MARY I, Queen of England (1553-1558). Document signed ('Marye the quene'), a Proclamation addressed to the Mayor and Inhabitants of West Chester, Kenninghall, in Norfolk 'the xiith of Julie the first yere of o[u]r Reigne' , signed at the head, 25 lines written in brown ink in a secretary hand, one page, 420 x 310mm, integral address panel, docketed by the recipient on verso 'Recevyd the vxiith daye of Jullye & proclamyd ye same daye', and 2 annotations in a different hand, traces of seal (weak in folds, slightly frayed at right edge, dust-stained, repaired and silked on verso).
A HIGHLY IMPORTANT DOCUMENT, a dramatic call to arms signed six days after the death of King Edward VI, in response to the conspiracy to put Lady Jane Grey on the throne.
'It is come to O[u]r knowledge that John Dudley calling himself Duke of Northumberland like a moste horrible traytor to God and us & o[u]r Realme w[i]th a fewe other his complice hath moste trayterouslie proclaymed one Ladye Jane daughter to the Duke of Suf[fol]k for quene of O[u]r said Realme w[hi]ch he hath married to one Guildford his sonne whom he entendeth to make King contrarie to the Lawes of God and nature and this Realme'.
The Queen commands her addressees 'to raise and arme yo[u]rself and all the power and force that ye can make and therew[i]th in all haste possible to repaire unto us o[u]r man[o]r of Kenninghall or els where in o[u]r said countie of Norf[ol]k for the defence and suertie of o[u]r said p[e]rsone Roiall wh[ic]h by Goddes helpe you shall p[e]rsonallie there fynde contrarie to the brute & false surmyses spread by the said Dudley and his complices of our fleing the Lande'.
On Henry VIII's death Mary became, for the second time, heir to the throne, the terms of the succession having been laid down by Henry in parliament in the Act of Succession of 1543. When the death of the childless Edward VI appeared imminent, the infamous plot to exclude her was hatched by John Dudley, Duke of Northumberland. In January 1553 Edward, his health failing, had drawn up a 'devise' excluding his sisters from succession in favour of the descendants of his father's sister, Mary, by her marriage to the Duke of Suffolk. Northumberland swiftly swiftly strengthened his hand by the marriage of his son, Guildford Dudley, to the Lady Jane Grey, one her descendants.
The attempted coup d'état took place immediately on the King's death. On 9 July Jane was taken before the Council and her accession was announced the next day when despatches were signed by her as Queen for the notification of foreign courts. On the same day Mary who had, prudently, not attended Edward's deathbed and withdrawn to Kenninghall in Norfolk where her supporters were strong, wrote to the Council as Edward's lawful successor and on proclaimed herself Queen. Nonetheless twenty-one councillors replied that the Lady Jane Grey was the lawful queen, and on 12 July the crown jewels were surrendered to her.
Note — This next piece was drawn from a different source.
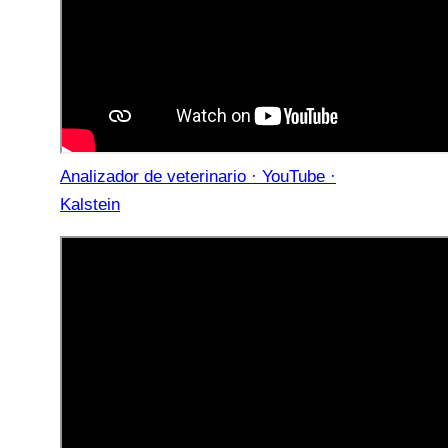
Analizador de veterinario · YouTube ·
Kalstein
By defiantly issuing her own proclamation and on 12 July sending out letters, including the present document, in condemnation of Northumberland and commanding her loyal subjects to join her in Norfolk, Mary out-faced the conspirators. The royal warships on the East coast declared for her, and Northumberland's troops deserted as he moved into East Anglia. He himself surrendered a week later without a fight and Mary entered London in triumph on 3 August.
Northumberland and his fellow-conspirators were executed almost at once. Lady Jane Grey (1537-1554), recorded as being of gentle character and, according to Roger Ascham, one of the most learned women of the age, was charged with treason, imprisoned in the Tower and beheaded with her husband on 12 February 1554.